Once we've finished making our data subsets and creating more **useful** subsets for deeper analysis, we can export them as new .csv files, giving us the ability to reuse these datasets and further review them and have them available for others to view and analyze as well when posted on our public GitHub website.

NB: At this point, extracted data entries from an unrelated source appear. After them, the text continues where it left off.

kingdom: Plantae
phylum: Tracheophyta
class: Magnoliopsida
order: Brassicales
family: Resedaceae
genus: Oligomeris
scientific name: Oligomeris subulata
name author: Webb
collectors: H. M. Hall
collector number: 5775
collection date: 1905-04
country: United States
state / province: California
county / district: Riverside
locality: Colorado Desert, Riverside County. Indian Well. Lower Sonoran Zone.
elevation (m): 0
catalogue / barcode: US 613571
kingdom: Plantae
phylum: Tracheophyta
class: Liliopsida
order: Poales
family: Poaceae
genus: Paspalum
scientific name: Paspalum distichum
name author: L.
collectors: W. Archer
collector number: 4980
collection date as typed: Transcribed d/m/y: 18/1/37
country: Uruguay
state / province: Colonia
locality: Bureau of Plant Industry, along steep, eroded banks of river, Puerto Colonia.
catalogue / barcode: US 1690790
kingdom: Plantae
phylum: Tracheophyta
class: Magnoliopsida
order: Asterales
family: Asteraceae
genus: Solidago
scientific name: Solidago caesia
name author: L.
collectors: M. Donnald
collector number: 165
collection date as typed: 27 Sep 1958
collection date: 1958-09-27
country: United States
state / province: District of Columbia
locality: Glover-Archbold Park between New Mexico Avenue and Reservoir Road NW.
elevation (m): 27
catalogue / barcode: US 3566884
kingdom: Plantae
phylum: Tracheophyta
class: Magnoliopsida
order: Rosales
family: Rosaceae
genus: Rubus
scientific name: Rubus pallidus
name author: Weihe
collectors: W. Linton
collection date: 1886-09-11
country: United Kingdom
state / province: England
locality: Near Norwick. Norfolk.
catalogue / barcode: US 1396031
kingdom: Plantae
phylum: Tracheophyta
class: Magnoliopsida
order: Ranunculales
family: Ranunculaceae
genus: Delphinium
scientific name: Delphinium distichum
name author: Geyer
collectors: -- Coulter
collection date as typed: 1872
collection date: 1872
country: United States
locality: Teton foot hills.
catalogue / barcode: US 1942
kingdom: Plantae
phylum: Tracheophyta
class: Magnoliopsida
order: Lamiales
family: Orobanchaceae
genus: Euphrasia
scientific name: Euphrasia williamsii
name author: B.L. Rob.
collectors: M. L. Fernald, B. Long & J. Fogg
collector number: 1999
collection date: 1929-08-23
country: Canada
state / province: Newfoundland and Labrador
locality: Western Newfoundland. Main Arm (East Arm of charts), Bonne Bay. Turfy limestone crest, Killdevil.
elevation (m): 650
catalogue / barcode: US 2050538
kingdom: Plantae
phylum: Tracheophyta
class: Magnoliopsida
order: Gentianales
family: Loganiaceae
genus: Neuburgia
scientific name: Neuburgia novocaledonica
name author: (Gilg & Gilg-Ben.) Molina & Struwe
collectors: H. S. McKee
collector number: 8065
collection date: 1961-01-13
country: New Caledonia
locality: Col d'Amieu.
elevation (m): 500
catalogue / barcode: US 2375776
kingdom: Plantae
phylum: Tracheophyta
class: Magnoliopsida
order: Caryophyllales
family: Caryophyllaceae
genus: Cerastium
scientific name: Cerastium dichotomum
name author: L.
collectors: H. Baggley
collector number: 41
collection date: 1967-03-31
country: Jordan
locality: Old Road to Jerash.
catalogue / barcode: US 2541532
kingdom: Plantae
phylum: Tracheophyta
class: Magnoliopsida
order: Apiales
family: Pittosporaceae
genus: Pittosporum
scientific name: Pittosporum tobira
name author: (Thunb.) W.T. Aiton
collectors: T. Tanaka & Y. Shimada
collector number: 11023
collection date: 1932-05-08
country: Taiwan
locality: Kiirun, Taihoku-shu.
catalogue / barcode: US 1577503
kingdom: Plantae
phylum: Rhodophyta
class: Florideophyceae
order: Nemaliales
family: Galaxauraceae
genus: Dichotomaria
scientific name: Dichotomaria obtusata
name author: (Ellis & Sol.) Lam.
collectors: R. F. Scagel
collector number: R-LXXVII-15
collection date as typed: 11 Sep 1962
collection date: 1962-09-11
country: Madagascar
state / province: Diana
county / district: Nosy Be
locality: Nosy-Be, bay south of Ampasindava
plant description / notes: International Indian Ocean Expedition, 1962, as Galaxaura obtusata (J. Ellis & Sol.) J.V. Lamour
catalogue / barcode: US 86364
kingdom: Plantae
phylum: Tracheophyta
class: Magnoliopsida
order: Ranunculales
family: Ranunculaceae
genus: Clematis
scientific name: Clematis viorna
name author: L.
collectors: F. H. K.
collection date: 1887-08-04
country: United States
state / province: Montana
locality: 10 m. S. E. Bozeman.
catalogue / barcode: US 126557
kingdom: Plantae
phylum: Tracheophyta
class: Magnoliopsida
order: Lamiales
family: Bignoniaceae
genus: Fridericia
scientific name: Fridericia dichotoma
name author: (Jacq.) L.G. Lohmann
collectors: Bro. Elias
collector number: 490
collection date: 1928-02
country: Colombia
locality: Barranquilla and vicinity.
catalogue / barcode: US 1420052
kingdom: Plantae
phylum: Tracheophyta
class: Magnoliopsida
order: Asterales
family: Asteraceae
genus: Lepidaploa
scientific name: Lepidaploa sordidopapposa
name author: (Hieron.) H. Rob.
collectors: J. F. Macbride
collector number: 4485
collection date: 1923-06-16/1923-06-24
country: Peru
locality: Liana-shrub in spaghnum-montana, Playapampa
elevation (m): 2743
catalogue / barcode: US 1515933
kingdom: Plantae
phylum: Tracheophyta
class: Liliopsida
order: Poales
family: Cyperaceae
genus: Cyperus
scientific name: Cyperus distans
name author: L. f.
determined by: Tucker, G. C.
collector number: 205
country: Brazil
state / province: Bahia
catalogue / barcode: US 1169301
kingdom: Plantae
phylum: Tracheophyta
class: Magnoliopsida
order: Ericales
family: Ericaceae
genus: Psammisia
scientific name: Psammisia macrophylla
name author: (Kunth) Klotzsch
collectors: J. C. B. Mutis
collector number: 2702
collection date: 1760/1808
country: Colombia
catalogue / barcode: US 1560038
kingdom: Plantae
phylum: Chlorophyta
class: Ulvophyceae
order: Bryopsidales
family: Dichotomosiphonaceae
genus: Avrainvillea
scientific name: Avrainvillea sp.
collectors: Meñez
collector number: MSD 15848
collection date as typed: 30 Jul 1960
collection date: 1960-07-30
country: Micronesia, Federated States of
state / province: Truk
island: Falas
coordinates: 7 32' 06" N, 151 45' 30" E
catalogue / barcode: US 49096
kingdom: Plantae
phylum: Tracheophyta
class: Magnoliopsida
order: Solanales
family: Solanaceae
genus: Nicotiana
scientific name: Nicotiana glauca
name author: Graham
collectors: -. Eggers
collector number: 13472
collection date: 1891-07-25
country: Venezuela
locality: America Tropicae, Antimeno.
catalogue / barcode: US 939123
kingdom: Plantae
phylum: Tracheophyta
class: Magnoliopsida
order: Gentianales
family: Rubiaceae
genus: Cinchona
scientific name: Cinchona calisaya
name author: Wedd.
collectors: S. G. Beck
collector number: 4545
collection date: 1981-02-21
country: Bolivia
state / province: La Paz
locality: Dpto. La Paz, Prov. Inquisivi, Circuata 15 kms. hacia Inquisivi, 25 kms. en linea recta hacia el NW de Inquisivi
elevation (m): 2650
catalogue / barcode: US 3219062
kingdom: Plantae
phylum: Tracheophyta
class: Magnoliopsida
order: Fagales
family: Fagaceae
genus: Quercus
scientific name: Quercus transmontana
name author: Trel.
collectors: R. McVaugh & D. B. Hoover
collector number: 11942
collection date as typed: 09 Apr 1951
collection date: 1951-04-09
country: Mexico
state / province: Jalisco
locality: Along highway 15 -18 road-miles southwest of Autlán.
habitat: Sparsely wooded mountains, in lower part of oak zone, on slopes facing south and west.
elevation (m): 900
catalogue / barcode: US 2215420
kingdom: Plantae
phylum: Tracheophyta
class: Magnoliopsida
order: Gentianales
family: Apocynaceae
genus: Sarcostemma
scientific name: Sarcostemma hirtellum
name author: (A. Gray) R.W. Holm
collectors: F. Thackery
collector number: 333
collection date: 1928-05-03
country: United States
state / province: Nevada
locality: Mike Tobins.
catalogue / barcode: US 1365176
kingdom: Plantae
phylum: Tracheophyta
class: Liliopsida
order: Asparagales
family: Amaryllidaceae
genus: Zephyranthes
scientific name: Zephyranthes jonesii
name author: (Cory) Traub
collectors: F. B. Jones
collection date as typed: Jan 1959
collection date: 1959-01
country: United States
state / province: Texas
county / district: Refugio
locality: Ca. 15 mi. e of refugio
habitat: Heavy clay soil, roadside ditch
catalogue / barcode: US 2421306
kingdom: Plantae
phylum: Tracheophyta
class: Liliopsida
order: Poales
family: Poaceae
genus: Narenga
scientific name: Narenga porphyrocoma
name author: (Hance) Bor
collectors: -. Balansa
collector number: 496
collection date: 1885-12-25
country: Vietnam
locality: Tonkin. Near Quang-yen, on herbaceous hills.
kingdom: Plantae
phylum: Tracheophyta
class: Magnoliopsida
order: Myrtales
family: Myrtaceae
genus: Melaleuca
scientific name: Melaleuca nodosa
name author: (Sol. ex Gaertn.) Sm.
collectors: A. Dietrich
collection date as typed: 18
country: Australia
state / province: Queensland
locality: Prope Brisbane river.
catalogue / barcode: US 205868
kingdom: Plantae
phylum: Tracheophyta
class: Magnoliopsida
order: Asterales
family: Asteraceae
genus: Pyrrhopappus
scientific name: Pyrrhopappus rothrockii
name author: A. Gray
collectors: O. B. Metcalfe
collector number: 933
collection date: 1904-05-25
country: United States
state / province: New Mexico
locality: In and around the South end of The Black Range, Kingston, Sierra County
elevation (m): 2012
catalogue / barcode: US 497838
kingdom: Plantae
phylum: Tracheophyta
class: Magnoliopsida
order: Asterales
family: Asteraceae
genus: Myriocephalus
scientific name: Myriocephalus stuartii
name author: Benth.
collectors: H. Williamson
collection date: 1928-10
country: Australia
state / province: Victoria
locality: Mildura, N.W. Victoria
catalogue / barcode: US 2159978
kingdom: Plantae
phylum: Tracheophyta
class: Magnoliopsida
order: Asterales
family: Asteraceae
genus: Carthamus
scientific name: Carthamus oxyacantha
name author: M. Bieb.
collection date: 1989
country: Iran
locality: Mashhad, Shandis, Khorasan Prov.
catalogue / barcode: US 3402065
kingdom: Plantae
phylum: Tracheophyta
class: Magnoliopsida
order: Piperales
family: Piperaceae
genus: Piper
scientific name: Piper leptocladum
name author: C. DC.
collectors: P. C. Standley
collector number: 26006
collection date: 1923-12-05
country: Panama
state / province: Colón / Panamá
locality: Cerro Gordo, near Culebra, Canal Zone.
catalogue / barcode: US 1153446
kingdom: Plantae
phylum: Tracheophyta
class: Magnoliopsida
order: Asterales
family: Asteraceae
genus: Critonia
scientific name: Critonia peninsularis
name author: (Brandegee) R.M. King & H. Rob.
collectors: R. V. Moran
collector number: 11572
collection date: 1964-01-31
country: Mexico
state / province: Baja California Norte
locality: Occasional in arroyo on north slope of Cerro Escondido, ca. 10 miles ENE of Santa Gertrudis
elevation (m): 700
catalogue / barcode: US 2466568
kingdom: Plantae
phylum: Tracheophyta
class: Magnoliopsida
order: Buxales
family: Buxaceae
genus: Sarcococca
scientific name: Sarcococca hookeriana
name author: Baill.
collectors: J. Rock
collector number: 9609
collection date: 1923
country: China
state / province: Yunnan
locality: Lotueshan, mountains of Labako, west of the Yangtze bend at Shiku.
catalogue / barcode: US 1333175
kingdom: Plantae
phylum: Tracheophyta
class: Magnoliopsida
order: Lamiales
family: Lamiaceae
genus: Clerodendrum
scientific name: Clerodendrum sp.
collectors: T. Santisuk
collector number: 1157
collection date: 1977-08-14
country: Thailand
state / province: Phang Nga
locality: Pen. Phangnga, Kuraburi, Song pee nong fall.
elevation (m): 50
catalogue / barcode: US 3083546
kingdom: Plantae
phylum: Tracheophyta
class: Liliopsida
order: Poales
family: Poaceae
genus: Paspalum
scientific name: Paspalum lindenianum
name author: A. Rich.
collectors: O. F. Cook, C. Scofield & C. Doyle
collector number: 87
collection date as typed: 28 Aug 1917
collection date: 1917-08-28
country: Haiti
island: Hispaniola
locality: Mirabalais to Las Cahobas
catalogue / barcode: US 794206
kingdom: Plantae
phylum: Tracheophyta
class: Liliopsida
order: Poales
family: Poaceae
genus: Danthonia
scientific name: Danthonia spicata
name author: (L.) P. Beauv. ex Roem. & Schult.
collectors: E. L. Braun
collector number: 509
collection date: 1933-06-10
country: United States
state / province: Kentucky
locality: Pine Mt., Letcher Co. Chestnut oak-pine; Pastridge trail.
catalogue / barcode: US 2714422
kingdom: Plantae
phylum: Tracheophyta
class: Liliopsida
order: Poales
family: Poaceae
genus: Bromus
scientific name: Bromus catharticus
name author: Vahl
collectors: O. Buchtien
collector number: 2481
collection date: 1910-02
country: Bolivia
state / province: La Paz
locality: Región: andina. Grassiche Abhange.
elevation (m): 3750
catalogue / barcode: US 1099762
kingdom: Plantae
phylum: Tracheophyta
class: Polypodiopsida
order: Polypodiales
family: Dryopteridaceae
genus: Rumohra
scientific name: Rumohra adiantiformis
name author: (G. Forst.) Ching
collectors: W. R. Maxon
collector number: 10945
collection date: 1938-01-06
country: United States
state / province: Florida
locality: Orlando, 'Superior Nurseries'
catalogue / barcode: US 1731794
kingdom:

#### Exporting to .csv file

To do so we can use the code `.to_csv()` - adding the filename and extension within the parentheses at the end.

For example, for our final subset would put: `Final.to_csv("Final.csv")` this will export a `.csv` file in our folder.

However, we only want to include the column names not the index numbers when exporting.

To eliminate the index number, we can add `index=false` to our line of code, which tells it not to bring in those index numbers.

`Final.to_csv("Final.csv", index=False)`

We will repeat this for every data subset we would want to export and upload to GitHub.

In [13]:
Uninsured_Adults.to_csv("Uninsured_Adults.csv", index=False)

In [14]:
Poor_Health.to_csv("Poor_Health.csv", index=False)

In [15]:
Median_household_income.to_csv("Median_household_income.csv", index=False)

In [16]:
Final.to_csv("Final.csv", index=False)

#### Congrats!

You have now created and exported four total data subsets from the original csv file!

You are now able to upload these to your public GitHub website!